An evocative film capturing and celebrating memories of Longton will be screened for the very first time at this year’s Longton Beer Festival at the Gladstone Pottery Museum from Thursday evening this week.
The Heritage Lottery funded community film was produced by film students from the city’s very own Staffordshire University and has involved local pub-goers in period dress telling their favourite pub stories at the Congress Inn and the Vine.
The beer festival, now in its third year, has become a firm favourite fixture for local beer enthusiasts. It has been organised by Longton Community Partnership, with the support of Stoke-on-Trent City Council, and sponsorship from loads of local companies.
The festival features an amazing array of local brews, offering people the chance to support their local brewing enterprises.
Local brews set to go down a treat include a range of top tasting toasts from Titanic. There are beers from across Staffordshire, Shropshire, Cheshire and Derbyshire – including the aptly named Brewery Dancing Duck brewery’s “Ey Up Duck”.
In total beer connoisseurs will have 38 ales and ciders to choose from. The festival opens at 7pm on Thursday evening and last orders are 10.30pm Saturday night.
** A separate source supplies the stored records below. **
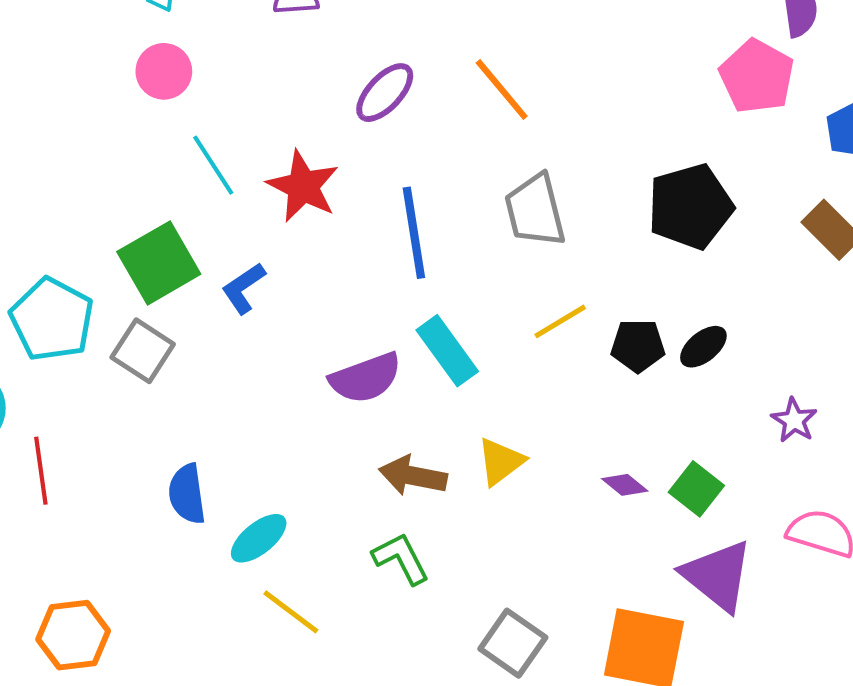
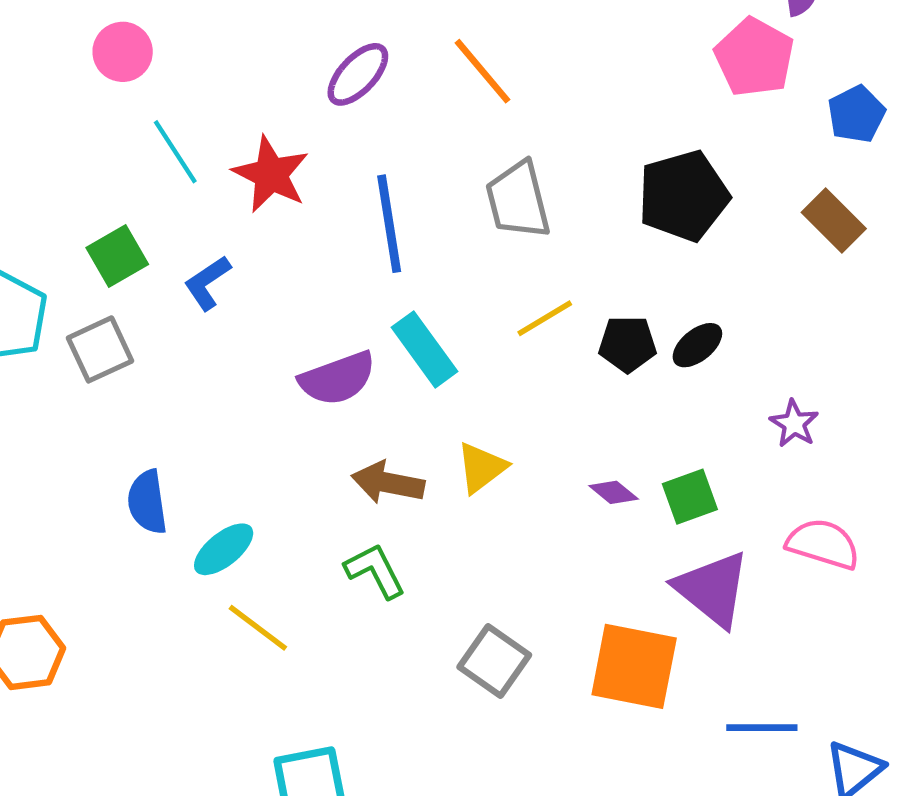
green square: (159, 263) -> (117, 256), size x0.7
gray square: (143, 351) -> (100, 349), turned 32
green square: (696, 489) -> (690, 497), turned 32

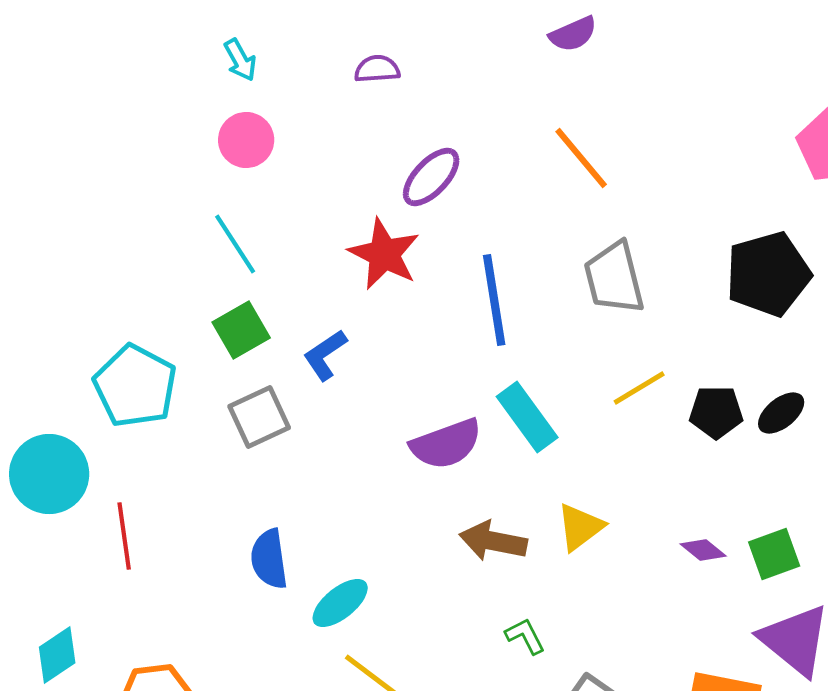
purple ellipse: (358, 74) -> (431, 177), moved
cyan line: (175, 152) -> (235, 244), moved
gray square: (100, 349) -> (259, 417), moved
green L-shape: (375, 571) -> (525, 636), moved, size x0.7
Admission is £5.
There will also be the opportunity for festival goers to share their favourite pub memories for inclusion in a forthcoming exhibition about Longton’s pubs past and present, in September, at the Centre of Refurbishment Excellence at the wonderfully restored and converted Enson Works.
Festival organiser Linda Davies said the event was all about celebrating the city as a great place to live.
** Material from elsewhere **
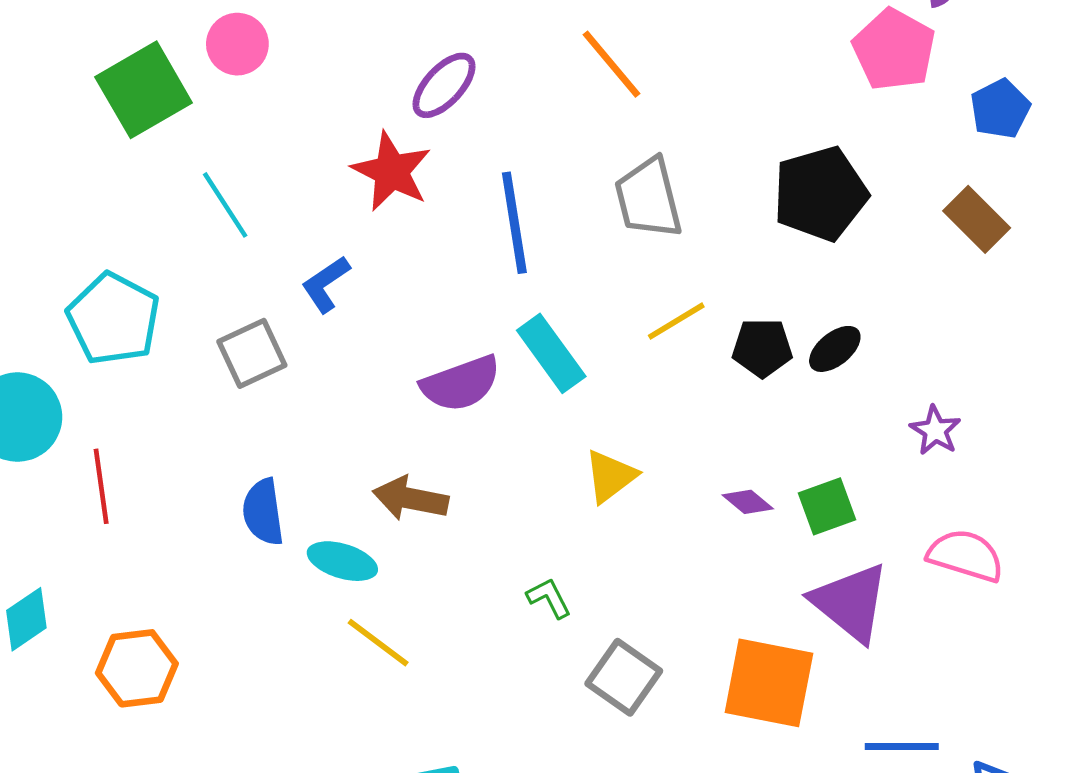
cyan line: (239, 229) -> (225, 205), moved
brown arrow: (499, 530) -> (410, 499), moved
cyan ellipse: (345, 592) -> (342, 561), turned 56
“The Gladstone museum is the perfect venue for the Longton Beer Festival – conjuring up a uniquely historic local atmosphere. It’s a great place to blend pride in our past with a growing business success story. We couldn’t stage the event without the support of local businesses,” she said.
Rachel Brewster from Unique Media Productions, Staffordshire University's in-house production company said the beer festival had demonstrated that mixing beer and students can have a positive impact.
“The film explores communal memories and promotes local pride, but has also been important in helping generate the careers of the next generation of creative film makers,” she said.